## PAGE TEXT
*** Block opens ***

The essentials of a franchise contract

Like any other business agreement, buying a franchise means signing a contract to legally underwrite the rights and obligations of both franchisee and franchisor. This contract in the franchising world is called a Franchise Agreement.

The following topics are discussed further in this article to summarise some of the aspects of the Franchise Agreement:

  1. Key elements of franchising
  2. Intellectual Property
    • Trademarks
    • Copyright
    • Know-how
  3. Franchise agreement provisions/ clauses
    • Definitions
    • Grant clause
    • Payment clause
    • Franchisor and franchisee obligations
    • Assignment/Cession/Alienation of rights
    • Termination and after termination
    • Restraint of trade
    • Disclosure
    • Confidentiality
    • Suretyship
    • Provisional period
  4. Competition Commission concerns

1. Key elements of franchising

A company that offers franchises to separate business entities or in some cases sole proprietors differs from other business agreements which can be summarised in the following key elements:

  • It is a contractual relationship,
  • The franchisor offers (or is obliged) to pass on know-how and offer further training on a continuous basis.
  • The franchisee operates under a common trademark, format or procedure,
  • The ‘licence to operate the franchise’ is still owned or controlled by the franchisor.
  • The franchisee has or will make a substantial capital investment from his/her own resources.

2. Intellectual property

The licensing of intellectual property to the franchisee is a central theme of the Franchise Agreement. The three key areas of intellectual property in most franchise systems are trademarks, copyright and know-how.

A Franchise Agreement is in a way a sophisticated form of Licence Agreement where the licensor/ franchisor is either the proprietor or a holder of certain intellectual property rights or technology, which he/she allows the licensee/franchisee to use in return for remuneration or other advantages.

Two main types of franchising can be identified by the degree in which the franchisor entitles the franchisee to use its intellectual property.

*** Block closes ***

## ENTRIES PROVIDED
*** Block opens ***

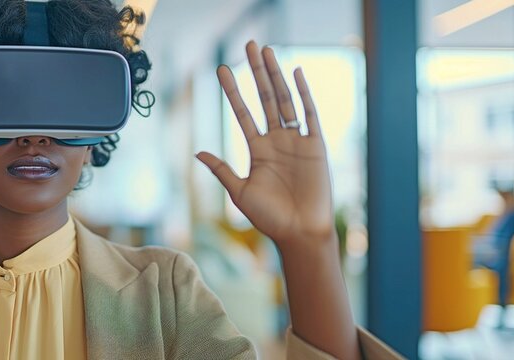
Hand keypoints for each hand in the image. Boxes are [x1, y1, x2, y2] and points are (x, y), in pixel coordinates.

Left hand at [196, 41, 334, 250]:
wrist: (300, 233)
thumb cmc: (270, 218)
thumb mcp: (240, 192)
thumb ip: (221, 169)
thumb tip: (197, 151)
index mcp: (258, 150)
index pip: (243, 112)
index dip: (233, 91)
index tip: (221, 70)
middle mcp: (277, 140)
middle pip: (265, 98)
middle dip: (257, 72)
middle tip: (249, 45)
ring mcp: (297, 141)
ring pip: (284, 100)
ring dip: (276, 75)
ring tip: (267, 51)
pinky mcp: (315, 146)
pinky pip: (309, 115)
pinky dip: (303, 94)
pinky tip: (295, 74)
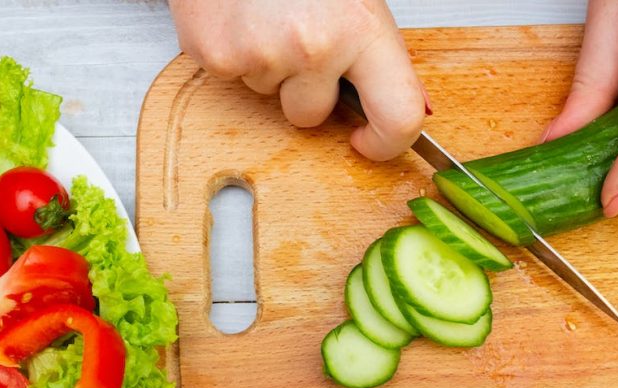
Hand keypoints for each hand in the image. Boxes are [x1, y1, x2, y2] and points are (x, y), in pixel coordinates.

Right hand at [169, 0, 427, 160]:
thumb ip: (373, 50)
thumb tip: (400, 101)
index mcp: (362, 29)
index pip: (398, 114)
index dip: (387, 141)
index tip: (370, 140)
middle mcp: (313, 48)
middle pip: (311, 116)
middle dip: (305, 90)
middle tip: (298, 38)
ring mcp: (260, 56)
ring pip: (269, 95)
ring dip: (268, 65)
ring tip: (265, 15)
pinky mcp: (216, 57)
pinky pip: (233, 77)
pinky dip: (234, 53)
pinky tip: (240, 17)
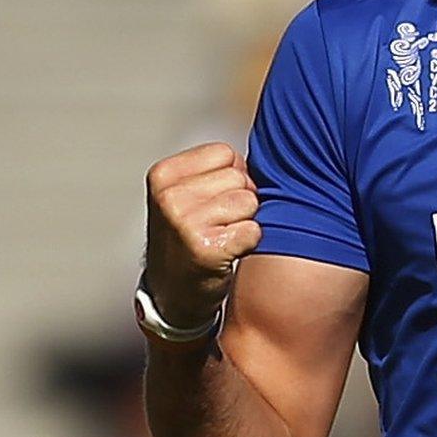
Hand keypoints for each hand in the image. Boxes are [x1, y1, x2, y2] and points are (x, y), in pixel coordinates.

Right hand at [144, 142, 261, 328]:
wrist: (173, 294)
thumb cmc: (192, 235)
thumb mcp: (188, 194)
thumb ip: (216, 168)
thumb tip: (273, 142)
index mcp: (163, 175)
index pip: (226, 153)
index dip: (231, 177)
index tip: (212, 202)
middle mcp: (169, 197)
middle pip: (240, 177)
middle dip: (240, 200)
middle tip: (218, 225)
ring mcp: (184, 223)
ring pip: (249, 202)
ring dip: (245, 222)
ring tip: (221, 238)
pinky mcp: (206, 250)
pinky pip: (253, 230)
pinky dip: (248, 243)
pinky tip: (227, 254)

*** Block closes ***

## WORK ORDER
Quote the stretch of the franchise contract text from "A company that" through "a continuous basis.".

## TASK OUTPUT
A company that offers franchises to separate business entities or in some cases sole proprietors differs from other business agreements which can be summarised in the following key elements:

  • It is a contractual relationship,
  • The franchisor offers (or is obliged) to pass on know-how and offer further training on a continuous basis.